Source: Western Financial


  • This marginal tax rate applies to any income between $37,001 to $80,000 per year.
  • The marginal tax rate does not include Medicare levy, which is 2% of taxable income for most taxpayers
  • Medicare levy is based on individual rates and does not take into account family income or dependent children
  • The calculations do not include the Medicare Levy Surcharge (1%-1.5%)
  • These calculations do not take into account any entitled tax rebates or tax offsets

Annual contribution limits

There are annual limits on the amount of concessional and non-concessional contributions you make. And, it's up to you to keep tabs on how much you've contributed. Exceeding the limits can mean paying more tax!

Contributions caps 2015-16
  Limit (cap) Tax rate if you go over the cap

if under 50 years
in 2015/ 2016)

Amounts over $30,000 will be added to your assessable income and taxed at your marginal tax rate.



(if turning 50 years old
or older in 2015/ 2016)

Amounts over $35,000 will be added to your assessable income and taxed at your marginal tax rate.



49% for amounts over $180,000.
For contributions made from 1 July 2014 amounts over $180,000 may be withdrawn, along with any associated earnings. The earnings would then be taxed at your marginal tax rate.
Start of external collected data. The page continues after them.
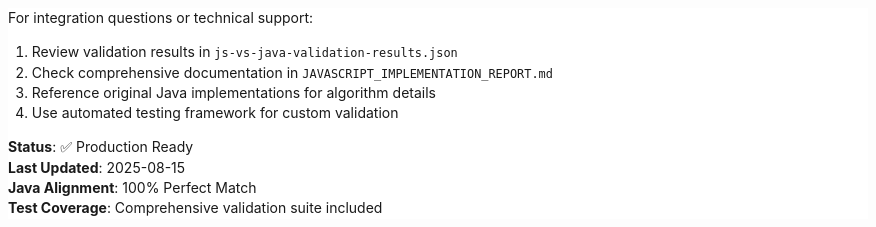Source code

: For integration questions or technical support:
1. Review validation results in `js-vs-java-validation-results.json`
2. Check comprehensive documentation in `JAVASCRIPT_IMPLEMENTATION_REPORT.md`
3. Reference original Java implementations for algorithm details
4. Use automated testing framework for custom validation

**Status**: ✅ Production Ready  
**Last Updated**: 2025-08-15  
**Java Alignment**: 100% Perfect Match  
**Test Coverage**: Comprehensive validation suite included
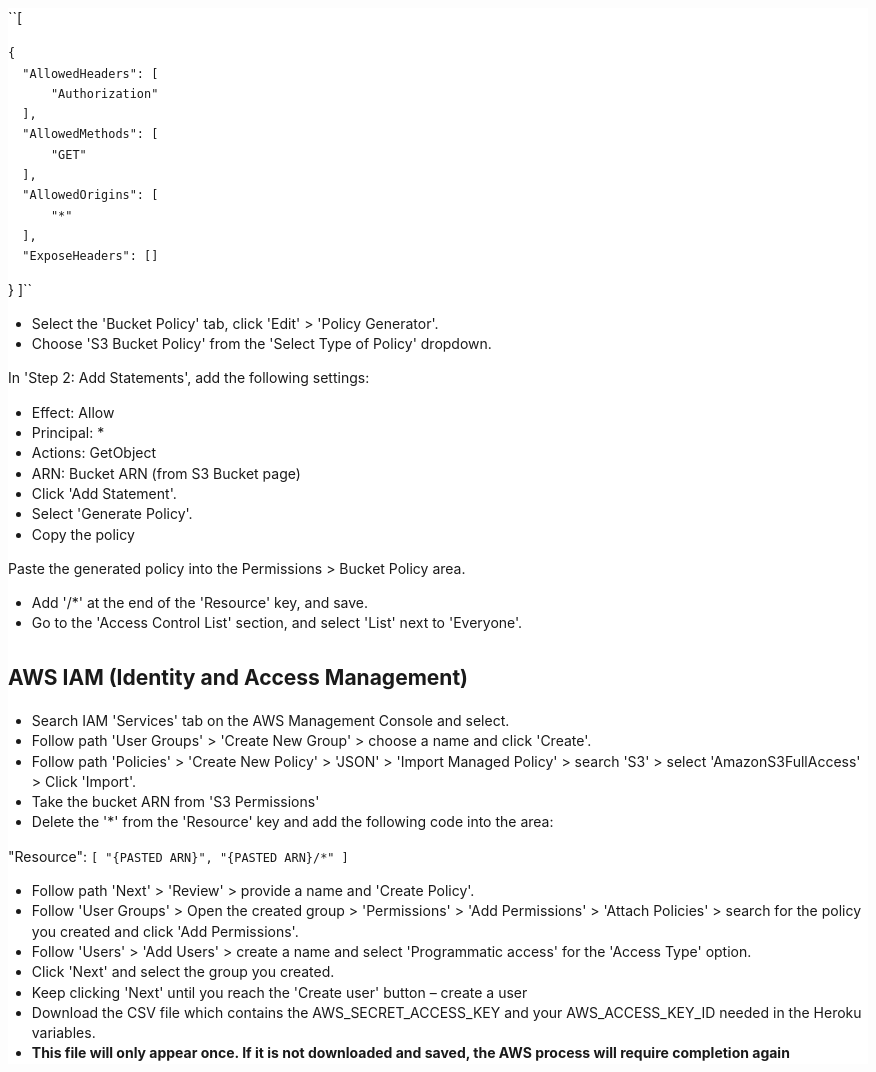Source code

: ``[
    
    {
      "AllowedHeaders": [
          "Authorization"
      ],
      "AllowedMethods": [
          "GET"
      ],
      "AllowedOrigins": [
          "*"
      ],
      "ExposeHeaders": []
  }
]``

- Select the 'Bucket Policy' tab, click 'Edit' > 'Policy Generator'.
- Choose 'S3 Bucket Policy' from the 'Select Type of Policy' dropdown.

In 'Step 2: Add Statements', add the following settings:

- Effect: Allow
- Principal:  * 
- Actions: GetObject
- ARN: Bucket ARN (from S3 Bucket page)
- Click 'Add Statement'.
- Select 'Generate Policy'.
- Copy the policy 

Paste the generated policy into the Permissions > Bucket Policy area.
- Add '/*' at the end of the 'Resource' key, and save.
- Go to the 'Access Control List' section, and select 'List' next to 'Everyone'.

## AWS IAM (Identity and Access Management)
- Search IAM 'Services' tab on the AWS Management Console and select.
- Follow path 'User Groups' > 'Create New Group' > choose a name and click 'Create'.
- Follow path 'Policies' > 'Create New Policy' > 'JSON' > 'Import Managed Policy' > search 'S3' > select 'AmazonS3FullAccess' > Click 'Import'.
- Take the bucket ARN from 'S3 Permissions'
- Delete the '*' from the 'Resource' key and add the following code into the area:

"Resource": 
``[
    "{PASTED ARN}",
    "{PASTED ARN}/*"
]``

- Follow path 'Next' > 'Review' > provide a name and  'Create Policy'.
- Follow 'User Groups' >  Open the created group > 'Permissions' > 'Add Permissions' > 'Attach Policies' > search for the policy you created and click 'Add Permissions'.
- Follow 'Users' > 'Add Users' > create a name and select 'Programmatic access' for the 'Access Type' option.
- Click 'Next' and select the group you created.
- Keep clicking 'Next' until you reach the 'Create user' button – create a user
- Download the CSV file which contains the AWS_SECRET_ACCESS_KEY and your AWS_ACCESS_KEY_ID needed in the Heroku variables.
- **This file will only appear once. If it is not downloaded and saved, the AWS process will require completion again**
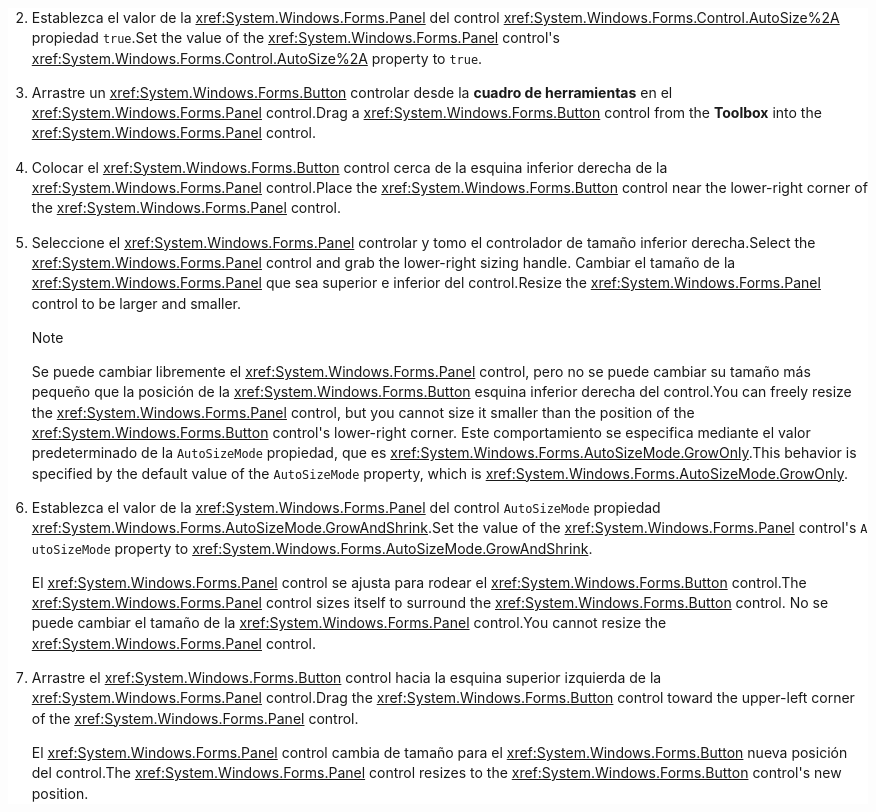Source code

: 2.  <span data-ttu-id="a5c0b-195">Establezca el valor de la <xref:System.Windows.Forms.Panel> del control <xref:System.Windows.Forms.Control.AutoSize%2A> propiedad `true`.</span><span class="sxs-lookup"><span data-stu-id="a5c0b-195">Set the value of the <xref:System.Windows.Forms.Panel> control's <xref:System.Windows.Forms.Control.AutoSize%2A> property to `true`.</span></span>  
  
3.  <span data-ttu-id="a5c0b-196">Arrastre un <xref:System.Windows.Forms.Button> controlar desde la **cuadro de herramientas** en el <xref:System.Windows.Forms.Panel> control.</span><span class="sxs-lookup"><span data-stu-id="a5c0b-196">Drag a <xref:System.Windows.Forms.Button> control from the **Toolbox** into the <xref:System.Windows.Forms.Panel> control.</span></span>  
  
4.  <span data-ttu-id="a5c0b-197">Colocar el <xref:System.Windows.Forms.Button> control cerca de la esquina inferior derecha de la <xref:System.Windows.Forms.Panel> control.</span><span class="sxs-lookup"><span data-stu-id="a5c0b-197">Place the <xref:System.Windows.Forms.Button> control near the lower-right corner of the <xref:System.Windows.Forms.Panel> control.</span></span>  
  
5.  <span data-ttu-id="a5c0b-198">Seleccione el <xref:System.Windows.Forms.Panel> controlar y tomo el controlador de tamaño inferior derecha.</span><span class="sxs-lookup"><span data-stu-id="a5c0b-198">Select the <xref:System.Windows.Forms.Panel> control and grab the lower-right sizing handle.</span></span> <span data-ttu-id="a5c0b-199">Cambiar el tamaño de la <xref:System.Windows.Forms.Panel> que sea superior e inferior del control.</span><span class="sxs-lookup"><span data-stu-id="a5c0b-199">Resize the <xref:System.Windows.Forms.Panel> control to be larger and smaller.</span></span>  
  
    > [!NOTE]
    >  <span data-ttu-id="a5c0b-200">Se puede cambiar libremente el <xref:System.Windows.Forms.Panel> control, pero no se puede cambiar su tamaño más pequeño que la posición de la <xref:System.Windows.Forms.Button> esquina inferior derecha del control.</span><span class="sxs-lookup"><span data-stu-id="a5c0b-200">You can freely resize the <xref:System.Windows.Forms.Panel> control, but you cannot size it smaller than the position of the <xref:System.Windows.Forms.Button> control's lower-right corner.</span></span> <span data-ttu-id="a5c0b-201">Este comportamiento se especifica mediante el valor predeterminado de la `AutoSizeMode` propiedad, que es <xref:System.Windows.Forms.AutoSizeMode.GrowOnly>.</span><span class="sxs-lookup"><span data-stu-id="a5c0b-201">This behavior is specified by the default value of the `AutoSizeMode` property, which is <xref:System.Windows.Forms.AutoSizeMode.GrowOnly>.</span></span>  
  
6.  <span data-ttu-id="a5c0b-202">Establezca el valor de la <xref:System.Windows.Forms.Panel> del control `AutoSizeMode` propiedad <xref:System.Windows.Forms.AutoSizeMode.GrowAndShrink>.</span><span class="sxs-lookup"><span data-stu-id="a5c0b-202">Set the value of the <xref:System.Windows.Forms.Panel> control's `AutoSizeMode` property to <xref:System.Windows.Forms.AutoSizeMode.GrowAndShrink>.</span></span>  
  
     <span data-ttu-id="a5c0b-203">El <xref:System.Windows.Forms.Panel> control se ajusta para rodear el <xref:System.Windows.Forms.Button> control.</span><span class="sxs-lookup"><span data-stu-id="a5c0b-203">The <xref:System.Windows.Forms.Panel> control sizes itself to surround the <xref:System.Windows.Forms.Button> control.</span></span> <span data-ttu-id="a5c0b-204">No se puede cambiar el tamaño de la <xref:System.Windows.Forms.Panel> control.</span><span class="sxs-lookup"><span data-stu-id="a5c0b-204">You cannot resize the <xref:System.Windows.Forms.Panel> control.</span></span>  
  
7.  <span data-ttu-id="a5c0b-205">Arrastre el <xref:System.Windows.Forms.Button> control hacia la esquina superior izquierda de la <xref:System.Windows.Forms.Panel> control.</span><span class="sxs-lookup"><span data-stu-id="a5c0b-205">Drag the <xref:System.Windows.Forms.Button> control toward the upper-left corner of the <xref:System.Windows.Forms.Panel> control.</span></span>  
  
     <span data-ttu-id="a5c0b-206">El <xref:System.Windows.Forms.Panel> control cambia de tamaño para el <xref:System.Windows.Forms.Button> nueva posición del control.</span><span class="sxs-lookup"><span data-stu-id="a5c0b-206">The <xref:System.Windows.Forms.Panel> control resizes to the <xref:System.Windows.Forms.Button> control's new position.</span></span>  
  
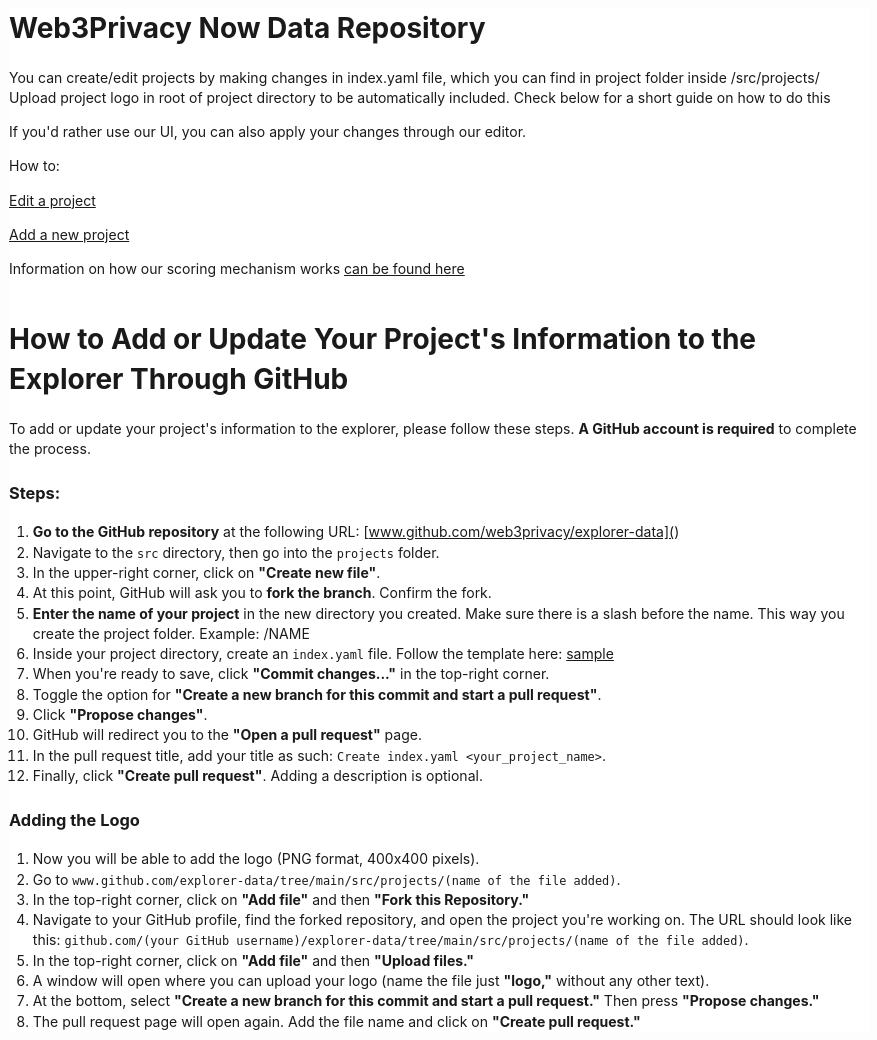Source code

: # Web3Privacy Now Data Repository
You can create/edit projects by making changes in index.yaml file, which you can find in project folder inside /src/projects/
Upload project logo in root of project directory to be automatically included. Check below for a short guide on how to do this

If you'd rather use our UI, you can also apply your changes through our editor. 

How to: <p>
[Edit a project](https://mirror.xyz/0x0f1F3DAf416B74DB3DE55Eb4D7513a80F4841073/yDbRRq8FjSogK7iUWdiRKkm54wvx6DgRt99gFuineuY) <p>
[Add a new project](https://mirror.xyz/0x0f1F3DAf416B74DB3DE55Eb4D7513a80F4841073/Ri2ZMIq6Os-ZKQyT_l6a5F1-gJURySvvwNRKzBvNpWM)

Information on how our scoring mechanism works [can be found here](https://mirror.xyz/0x0f1F3DAf416B74DB3DE55Eb4D7513a80F4841073/s9flkE6tMaJ4f2tzWu-FmDy7Zx_TRPe3jdXr2iYmYH0)
# How to Add or Update Your Project's Information to the Explorer Through GitHub

To add or update your project's information to the explorer, please follow these steps. **A GitHub account is required** to complete the process.

### Steps:

1. **Go to the GitHub repository** at the following URL: [www.github.com/web3privacy/explorer-data](<placeholder>)
2. Navigate to the `src` directory, then go into the `projects` folder.
3. In the upper-right corner, click on **"Create new file"**.
4. At this point, GitHub will ask you to **fork the branch**. Confirm the fork.
5. **Enter the name of your project** in the new directory you created. Make sure there is a slash before the name. This way you create the project folder. Example: /NAME 
6. Inside your project directory, create an `index.yaml` file. Follow the template here: [sample](https://github.com/web3privacy/explorer-data/blob/main/sample-project.yaml)
7. When you're ready to save, click **"Commit changes..."** in the top-right corner.
8. Toggle the option for **"Create a new branch for this commit and start a pull request"**.
9. Click **"Propose changes"**.
10. GitHub will redirect you to the **"Open a pull request"** page.
11. In the pull request title, add your title as such: `Create index.yaml <your_project_name>`.
12. Finally, click **"Create pull request"**. Adding a description is optional.

### Adding the Logo

1. Now you will be able to add the logo (PNG format, 400x400 pixels). 
2. Go to `www.github.com/explorer-data/tree/main/src/projects/(name of the file added)`.
3. In the top-right corner, click on **"Add file"** and then **"Fork this Repository."**
4. Navigate to your GitHub profile, find the forked repository, and open the project you're working on. The URL should look like this: `github.com/(your GitHub username)/explorer-data/tree/main/src/projects/(name of the file added)`.
5. In the top-right corner, click on **"Add file"** and then **"Upload files."**
6. A window will open where you can upload your logo (name the file just **"logo,"** without any other text).
7. At the bottom, select **"Create a new branch for this commit and start a pull request."** Then press **"Propose changes."**
8. The pull request page will open again. Add the file name and click on **"Create pull request."**
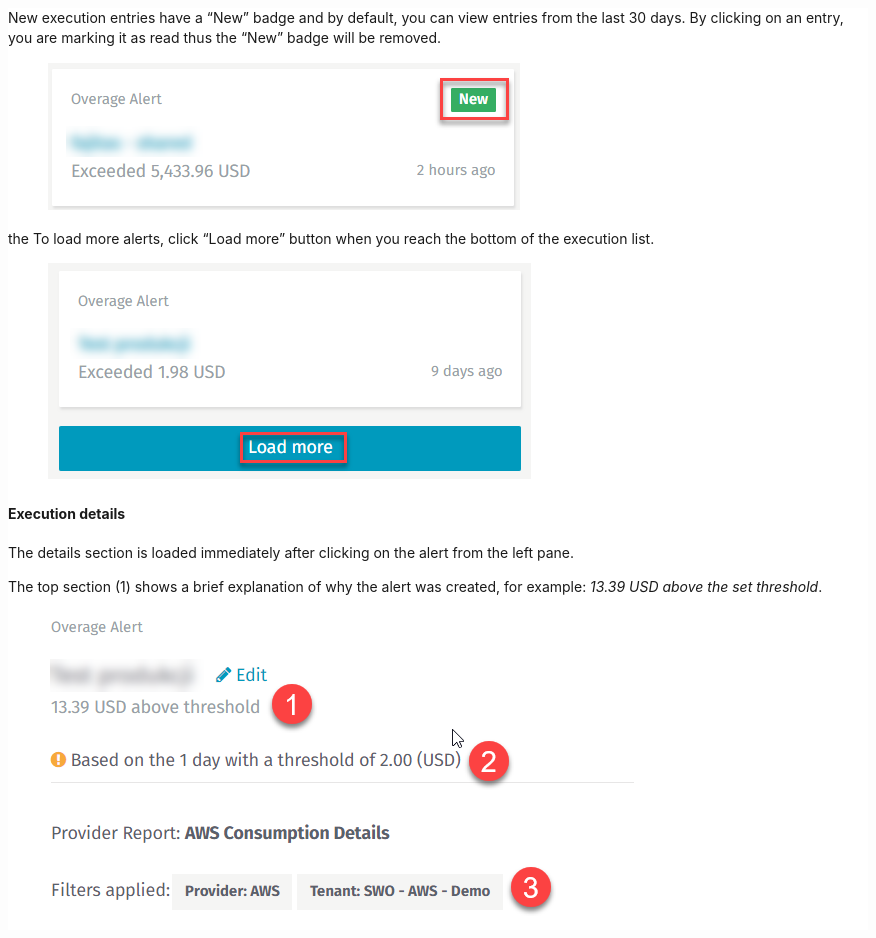 New execution entries have a “New” badge and by default, you can view entries from the last 30 days. By clicking on an entry, you are marking it as read thus the “New” badge will be removed.

<figure><img src="../../.gitbook/assets/image (215).png" alt=""><figcaption></figcaption></figure>

the To load more alerts, click “Load more” button when you reach the bottom of the execution list.

<figure><img src="../../.gitbook/assets/image (216).png" alt=""><figcaption></figcaption></figure>

#### Execution details <a href="#post-1457-_toc19114683" id="post-1457-_toc19114683"></a>

The details section is loaded immediately after clicking on the alert from the left pane.

The top section (1) shows a brief explanation of why the alert was created, for example: _13.39 USD above the set threshold_.

<figure><img src="../../.gitbook/assets/image (217).png" alt=""><figcaption></figcaption></figure>
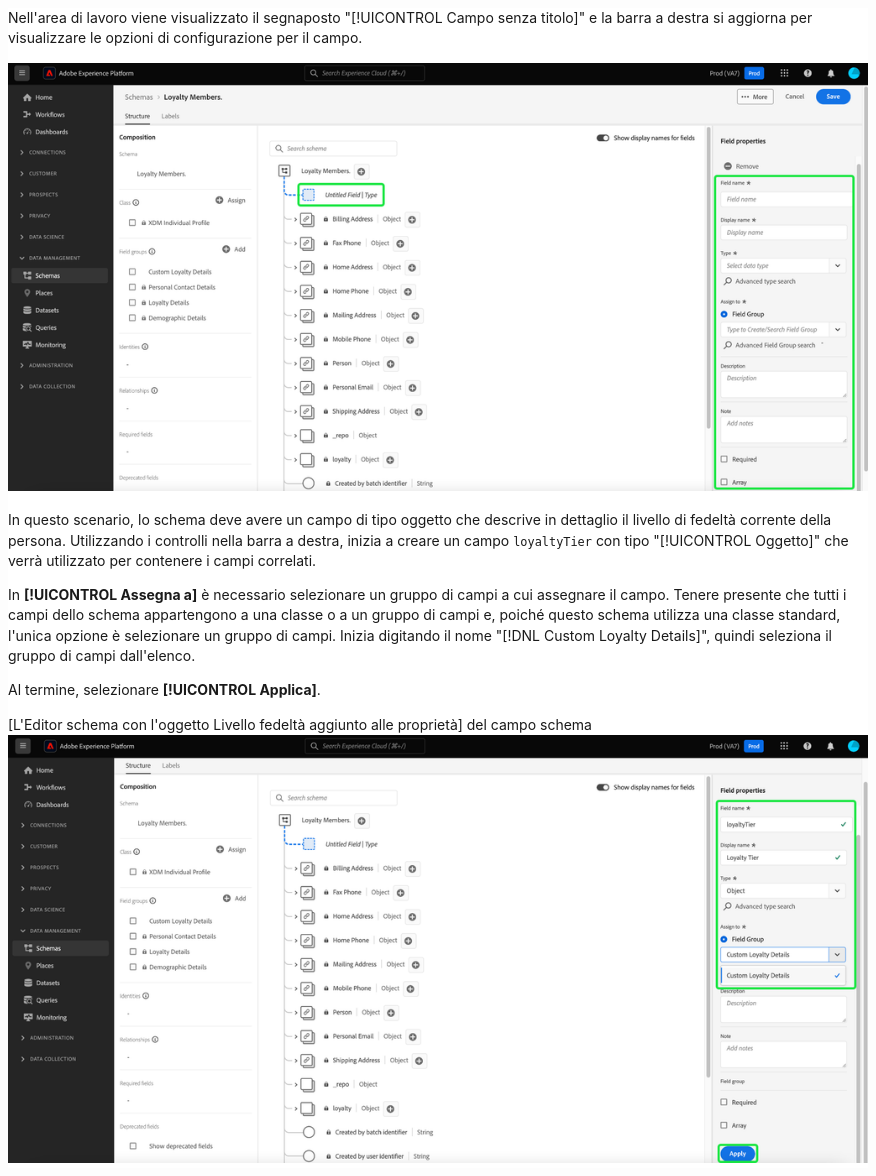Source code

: Nell&#39;area di lavoro viene visualizzato il segnaposto &quot;[!UICONTROL Campo senza titolo]&quot; e la barra a destra si aggiorna per visualizzare le opzioni di configurazione per il campo.

![Editor schema con [!UICONTROL Campo senza titolo] e schema [!UICONTROL Proprietà campo] evidenziati.](../images/tutorials/create-schema/untitled-field.png)

In questo scenario, lo schema deve avere un campo di tipo oggetto che descrive in dettaglio il livello di fedeltà corrente della persona. Utilizzando i controlli nella barra a destra, inizia a creare un campo `loyaltyTier` con tipo &quot;[!UICONTROL Oggetto]&quot; che verrà utilizzato per contenere i campi correlati.

In **[!UICONTROL Assegna a]** è necessario selezionare un gruppo di campi a cui assegnare il campo. Tenere presente che tutti i campi dello schema appartengono a una classe o a un gruppo di campi e, poiché questo schema utilizza una classe standard, l&#39;unica opzione è selezionare un gruppo di campi. Inizia digitando il nome &quot;[!DNL Custom Loyalty Details]&quot;, quindi seleziona il gruppo di campi dall&#39;elenco.

Al termine, selezionare **[!UICONTROL Applica]**.

[L&#39;Editor schema con l&#39;oggetto Livello fedeltà aggiunto alle proprietà] del campo schema ![[!UICONTROL evidenziato.]](../images/tutorials/create-schema/loyalty-tier-object.png)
There is also a bring forward provision for people under age 65, who can go over the non-concessional cap by up to two years’ worth of contributions without penalty.

* Indexed at six times the annual concessional contribution limit.

Averaging non-concessional contributions

As you can see from the above table, you can actually contribute three years' worth of non-concessional contributions in one financial year. However, if you use this option, you won't be able to make any non-concessional contributions for the following two years even if the cap increases.

Know your limits!

It's important to stay within the annual limits when making concessional and non-concessional contributions. Any excess amounts over the concessional and non-concessional contributions limits (from 1 July 2014) will be taxed in line with your marginal tax rate including the Medicare Levy plus an Excess Contribution Charge.

It's also up to you to do the sums on your contributions. So, if you're not sure how much you've contributed, please call our Super Team on 08 9420 3008.

Contributions from Alternative Employers

Even if you've left Water Corporation employment, your new employer can direct contributions to the WCSP.

Retained (past Water Corporation employees) and spouse members are able to direct contributions to the WCSP from employers other than Water Corporation.

Simply have the alternative employer complete a Participating Employer Agreement. This means you can continue to grow your account without having to join a new superannuation plan.

Spouse members can consolidate their super by having all their superannuation arrangements under the WCSP and in this way reduce additional administration fees.

Retained and Spouse members can also make personal contributions to the Plan. These contributions can be made pre-tax if the alternative employer agrees.

The employer contributions will need to be in line with SG contribution requirements, however can exceed requirements if that is the practice applied by the alternative employer.